Tuberculosis: Tuberculosis is highly endemic in South Africa with an annual occurrence >400 cases per 100,000 population. Co-infection with HIV is a significant factor in acquisition of TB and occurs in 58% of people who have this disease. Tuberculosis (TB) is transmitted following inhalation of infectious respiratory droplets.
• Most travelers are at low risk. Travelers at higher risk include those who are visiting friends and relatives (particularly young children), long-term travelers, and those who have close contact, prolonged contact with the local population. There is no prophylactic drug to prevent TB. Travelers with significant exposure should have PPD skin testing done to evaluate their risk of infection.
• The unprecedented growth of the tuberculosis epidemic in Africa is attributable to several factors, the most important being the HIV epidemic. Although HIV is the leading cause of death in Africa, tuberculosis is the most common coexisting condition in people who die from AIDS. Post-mortem studies show that 30 to 40% of HIV-infected adults die from tuberculosis. Among HIV-infected children, tuberculosis accounts for up to one in five of all deaths.

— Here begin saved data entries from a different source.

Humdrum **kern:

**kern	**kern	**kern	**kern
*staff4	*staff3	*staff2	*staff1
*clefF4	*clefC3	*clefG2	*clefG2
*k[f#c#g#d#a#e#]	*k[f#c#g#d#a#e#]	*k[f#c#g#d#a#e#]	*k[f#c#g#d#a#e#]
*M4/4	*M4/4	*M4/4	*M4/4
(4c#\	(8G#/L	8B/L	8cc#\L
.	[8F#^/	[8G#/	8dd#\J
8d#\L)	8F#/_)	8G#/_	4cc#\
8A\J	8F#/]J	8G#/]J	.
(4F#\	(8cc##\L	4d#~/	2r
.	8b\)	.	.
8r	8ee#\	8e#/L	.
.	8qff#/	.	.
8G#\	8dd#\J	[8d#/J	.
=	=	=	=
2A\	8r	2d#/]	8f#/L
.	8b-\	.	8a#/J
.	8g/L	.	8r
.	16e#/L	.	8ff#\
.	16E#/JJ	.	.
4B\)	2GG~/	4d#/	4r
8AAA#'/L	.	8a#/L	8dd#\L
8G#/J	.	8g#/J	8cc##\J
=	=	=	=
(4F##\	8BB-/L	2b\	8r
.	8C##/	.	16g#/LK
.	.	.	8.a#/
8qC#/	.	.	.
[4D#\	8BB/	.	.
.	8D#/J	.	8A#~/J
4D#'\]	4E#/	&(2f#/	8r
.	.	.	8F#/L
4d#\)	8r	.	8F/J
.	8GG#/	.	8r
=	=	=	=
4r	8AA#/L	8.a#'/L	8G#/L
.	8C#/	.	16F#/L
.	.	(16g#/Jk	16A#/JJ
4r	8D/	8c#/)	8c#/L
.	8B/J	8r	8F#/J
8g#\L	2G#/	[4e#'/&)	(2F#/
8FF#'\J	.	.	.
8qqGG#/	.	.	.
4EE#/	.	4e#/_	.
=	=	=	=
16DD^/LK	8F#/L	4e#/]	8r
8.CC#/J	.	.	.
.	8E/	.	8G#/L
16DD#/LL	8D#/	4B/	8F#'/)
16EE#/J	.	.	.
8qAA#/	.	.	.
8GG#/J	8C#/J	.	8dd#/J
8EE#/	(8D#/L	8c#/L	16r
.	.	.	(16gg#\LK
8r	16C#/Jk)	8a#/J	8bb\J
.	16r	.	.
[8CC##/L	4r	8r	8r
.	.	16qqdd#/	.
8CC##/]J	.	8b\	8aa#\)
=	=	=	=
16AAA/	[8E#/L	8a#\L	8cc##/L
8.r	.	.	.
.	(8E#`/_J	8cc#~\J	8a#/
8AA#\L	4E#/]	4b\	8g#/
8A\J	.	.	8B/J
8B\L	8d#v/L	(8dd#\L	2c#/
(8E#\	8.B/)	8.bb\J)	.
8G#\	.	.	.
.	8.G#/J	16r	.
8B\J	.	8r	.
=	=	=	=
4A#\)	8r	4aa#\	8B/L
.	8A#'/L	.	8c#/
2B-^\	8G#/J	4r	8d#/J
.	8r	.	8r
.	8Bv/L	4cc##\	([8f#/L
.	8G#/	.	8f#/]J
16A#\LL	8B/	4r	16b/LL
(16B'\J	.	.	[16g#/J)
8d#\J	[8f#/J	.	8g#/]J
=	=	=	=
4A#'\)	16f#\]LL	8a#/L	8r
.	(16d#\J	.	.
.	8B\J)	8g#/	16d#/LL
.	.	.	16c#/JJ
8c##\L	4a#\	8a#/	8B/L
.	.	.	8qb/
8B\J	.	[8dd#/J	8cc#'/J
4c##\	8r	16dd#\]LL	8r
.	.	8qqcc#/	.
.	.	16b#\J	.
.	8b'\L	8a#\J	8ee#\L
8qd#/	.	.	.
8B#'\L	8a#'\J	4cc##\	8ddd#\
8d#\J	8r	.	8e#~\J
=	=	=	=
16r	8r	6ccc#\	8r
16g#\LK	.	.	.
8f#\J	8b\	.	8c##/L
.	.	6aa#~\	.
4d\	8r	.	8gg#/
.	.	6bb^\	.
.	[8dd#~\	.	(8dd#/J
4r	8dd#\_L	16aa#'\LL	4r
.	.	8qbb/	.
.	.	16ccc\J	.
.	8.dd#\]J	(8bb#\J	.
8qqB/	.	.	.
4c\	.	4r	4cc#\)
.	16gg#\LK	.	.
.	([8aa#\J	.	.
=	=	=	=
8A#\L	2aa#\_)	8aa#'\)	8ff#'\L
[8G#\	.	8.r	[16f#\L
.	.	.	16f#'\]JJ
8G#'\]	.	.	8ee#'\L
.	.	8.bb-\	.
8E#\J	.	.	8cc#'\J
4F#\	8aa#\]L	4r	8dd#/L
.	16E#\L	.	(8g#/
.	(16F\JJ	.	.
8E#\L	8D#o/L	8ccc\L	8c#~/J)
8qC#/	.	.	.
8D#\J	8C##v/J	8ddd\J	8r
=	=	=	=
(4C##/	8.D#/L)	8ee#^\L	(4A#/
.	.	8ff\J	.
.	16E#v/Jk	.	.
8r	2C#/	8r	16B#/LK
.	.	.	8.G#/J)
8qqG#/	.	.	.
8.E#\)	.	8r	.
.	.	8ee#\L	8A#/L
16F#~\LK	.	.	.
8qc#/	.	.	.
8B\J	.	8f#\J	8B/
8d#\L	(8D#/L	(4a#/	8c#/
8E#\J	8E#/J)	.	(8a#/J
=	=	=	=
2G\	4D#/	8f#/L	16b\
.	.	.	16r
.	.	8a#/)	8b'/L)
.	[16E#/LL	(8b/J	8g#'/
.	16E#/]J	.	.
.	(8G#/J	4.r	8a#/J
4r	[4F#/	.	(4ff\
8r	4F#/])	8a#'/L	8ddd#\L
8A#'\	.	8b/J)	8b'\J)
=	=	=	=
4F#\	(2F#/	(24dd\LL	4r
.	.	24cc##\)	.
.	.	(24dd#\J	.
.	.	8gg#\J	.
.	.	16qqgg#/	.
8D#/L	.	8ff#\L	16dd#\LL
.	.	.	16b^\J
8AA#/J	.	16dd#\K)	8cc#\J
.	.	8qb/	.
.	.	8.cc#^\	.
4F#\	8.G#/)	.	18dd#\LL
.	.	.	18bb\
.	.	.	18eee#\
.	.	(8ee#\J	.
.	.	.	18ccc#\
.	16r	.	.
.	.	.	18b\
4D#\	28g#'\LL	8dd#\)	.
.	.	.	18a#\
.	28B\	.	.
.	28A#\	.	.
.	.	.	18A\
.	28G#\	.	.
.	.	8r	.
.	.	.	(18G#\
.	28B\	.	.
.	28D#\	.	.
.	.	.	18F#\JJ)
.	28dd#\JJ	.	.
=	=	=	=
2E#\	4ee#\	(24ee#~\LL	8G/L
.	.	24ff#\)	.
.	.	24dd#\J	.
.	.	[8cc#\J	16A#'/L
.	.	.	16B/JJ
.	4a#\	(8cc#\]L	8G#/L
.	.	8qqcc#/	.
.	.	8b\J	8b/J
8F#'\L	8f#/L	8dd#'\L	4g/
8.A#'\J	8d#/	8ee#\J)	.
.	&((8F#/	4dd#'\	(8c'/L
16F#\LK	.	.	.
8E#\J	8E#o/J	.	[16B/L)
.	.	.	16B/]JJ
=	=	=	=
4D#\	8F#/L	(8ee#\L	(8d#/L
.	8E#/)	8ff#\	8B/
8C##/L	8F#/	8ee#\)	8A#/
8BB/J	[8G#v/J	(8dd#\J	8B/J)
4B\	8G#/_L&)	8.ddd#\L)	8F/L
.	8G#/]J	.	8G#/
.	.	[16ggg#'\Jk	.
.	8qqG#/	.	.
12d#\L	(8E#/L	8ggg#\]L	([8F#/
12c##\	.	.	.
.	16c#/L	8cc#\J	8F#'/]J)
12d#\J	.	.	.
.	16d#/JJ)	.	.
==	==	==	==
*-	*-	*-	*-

• In 2006, extremely drug-resistant (XDR) tuberculosis appeared. In KwaZulu-Natal Province, half the XDR cases in patients with HIV infection were acquired in hospitals or clinics, and several occurred in health care workers. Mortality exceeded 95%. XDR-TB is defined as resistance to three or more second line antibiotics for TB. The condition remains treatable with other types of medications, but those are less effective, costlier and toxic. If the afflicted persons cannot be soon diagnosed and given proper treatment, they can die within a month.
Typhoid Fever: Typhoid vaccine is recommended by the CDC for all people traveling to or working in sub-Saharan Africa, especially if visiting smaller cities, villages, or rural areas and staying with friends or relatives where exposure might occur through food or water. Current vaccines against Salmonella typhi are only 50-80% protective and do not protect against Salmonella paratyphi, the cause of paratyphoid fever. (Paratyphoid fever bears similarities with typhoid fever, but the course is generally more benign.) Travelers should continue to practice strict food, water and personal hygiene precautions, even if vaccinated.
West Nile Fever: Sporadic outbreaks occur, primarily in Central Cape Province, and eastern and southern Transvaal during warmer months. Travelers should take measures to prevent daytime mosquito bites.